Bir yere ait olamadığımı hissediyordum. Bu yüzden oradan oraya sürekli gidip geliyordum. Hayal ettiğin şeyin karşılığını aldığında ailen sana inanıyor. Bu da benim hoşuma gidiyor. Onların gurur duyduğu bir evlat olmak, kıymetli bir duygu. Rezidansların tepesinde oturan arkadaşlarım var ama evlerinde bir tane çiçek bulamazsınız. Ben o kadar betonarme bir yerde yaşayamam. Bu yeni ev bana çok iyi geldi. Zor ve kirli bir dünyadan para kazanıyorum; dedikodu, hırs ve çirkefliğin içinde kazanmaya çalışıyorum. Sevenlerimin ve ailemin enerjilerini alıyorum. Aileden uzaklaşınca yalnızlık başlıyor; daha fazla hata yapıyorsun.
Sizi izleyen insanlar sizi hep hırçın, bar çıkışlarında olay yaratan adam olarak tanıyor. Neden böyle görüntüler verdiniz?
İnsan özel hayatında sorun yaşarken, bu iş hayatına da yansıyor. Bir dönem hiç hak etmediğim şeyler yaşadım. Herkes çok fazla üzerime geldi. Kameralar kapımın önünde bekliyordu; psikolojim bozulmuştu. Haftada bir kez dışarı çıkıyorum. Orada da özgürüm; yiyip içip geziyorum ama oradaki özgürlüğüm ekrana yanlış aksettirildi ve farklı bir adam olarak görüldüm. Ben kriz masasını yönetemedim. Burası gerçekten kirli ve bulanık bir dünya. Samimiyetsizlik ve hırslar almış başını gidiyor. Ancak ne kadar şikayet edersek edelim, kopamıyoruz. Bu dünyanın içinde debelenip duruyoruz. Ben başkaları gibi entelektüel görüntü vermek istemedim. Olduğum gibi davrandım. Ama bunu aştığımızı düşünüyorum. Artık insanlar gerçek beni görüyor.

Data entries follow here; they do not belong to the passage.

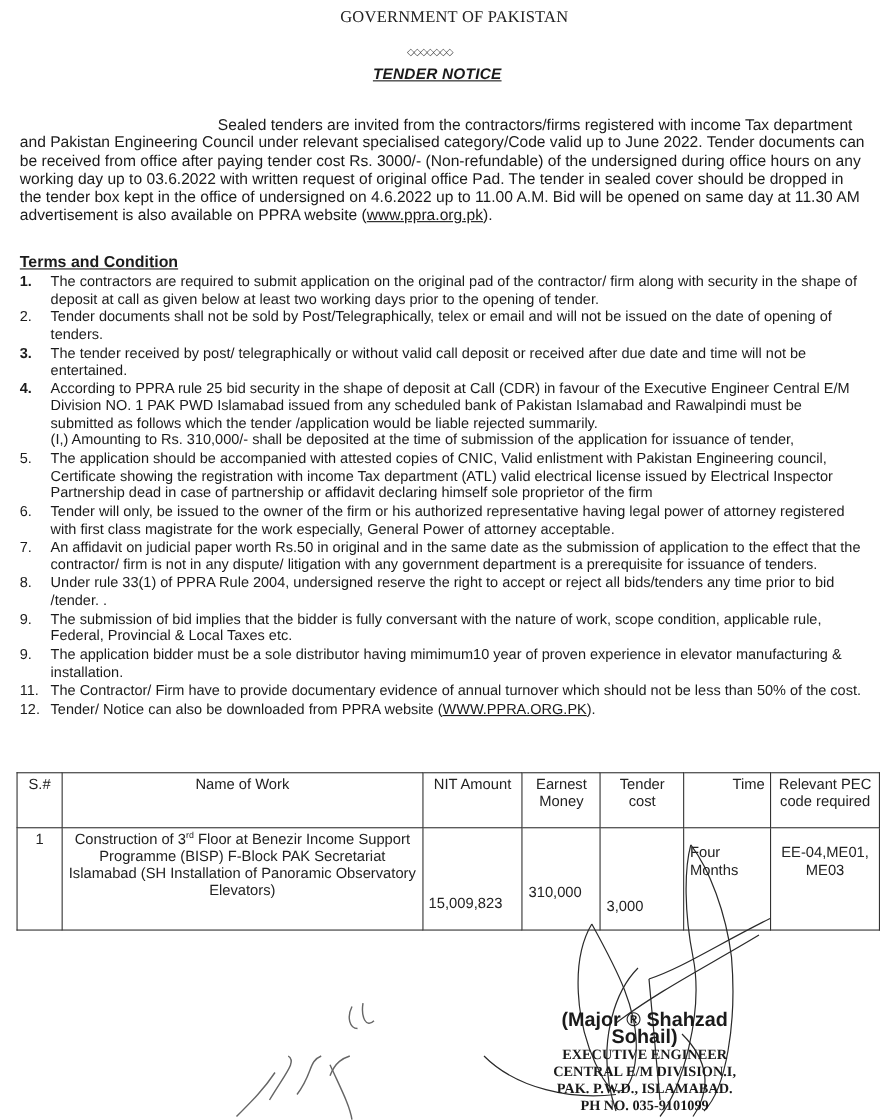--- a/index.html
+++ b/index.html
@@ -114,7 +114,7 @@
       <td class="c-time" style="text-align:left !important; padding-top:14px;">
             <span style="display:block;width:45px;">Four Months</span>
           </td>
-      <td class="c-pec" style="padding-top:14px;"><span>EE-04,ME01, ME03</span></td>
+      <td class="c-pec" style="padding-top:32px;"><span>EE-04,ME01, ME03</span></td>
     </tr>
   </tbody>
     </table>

TAM BİR OSMANLI ERKEĞİYİM!
Nasıl bir aşk adamısınız?
Çok stresli bir ilişkiden çıktım; bu yüzden yoğurdu üfleyerek yiyorum. Benim için ilişkide ten uyumu çok önemli. Ama bu sevişmek anlamında değil; dokunmak, el ele tutuşmak, gözlerine bakmak anlamında. Sadakat önemlidir. İlişkilerimde korumacı bir adamımdır.
KISKANÇ BİR ERKEĞİM
Sevgilisini günde üç kez arayan adamlardan mısınız?
Gerektiği kadar aramaktan yanayım, ortada bırakmam. Bana ait olan şey benimdir. Kıskancımdır ama asla belli etmem. Ben Osmanlı erkekliği kıvamında bir adamım. Bir kadının giyinmesini, yerine göre hareket etmesini bilmesi lazım.
Şu anda Sevil Uyar'la yeni bir ilişkiniz var. Nasıl gidiyor aşk hayatı?
Sakin ve huzurlu; şimdilik bir sorun yok ama ileride ne olur bilemem (gülüyor). Eski ilişkim volume'u yüksek bir ilişkiydi. Yorucuydu yani. Onun hakkında konuşmak istemiyorum çünkü yeniden gündeme getirmiş oluyorum.
Eski sevgiliniz Öykü Çelik'le arkadaş oldunuz mu?
Hayır olamadık ama ben istedim. Arkadaş olabilirdik ama o istemedi.
ESKİ EVİ BAŞINA DERT OLMUŞTU
Daha önce Beykoz'da bu bahçe katında kiracı olarak oturan Tolga Karel, ev sahibi ile sorunlar yaşamıştı. Ev sahibi, Karel'in üç aylık kirasını ödemediğini, evde çok gürültü yaptığını ve yatak odasında bile perde kullanmadığını iddia etmişti. İddialar sonrasında ev sahibi, Karel'e dava açmıştı.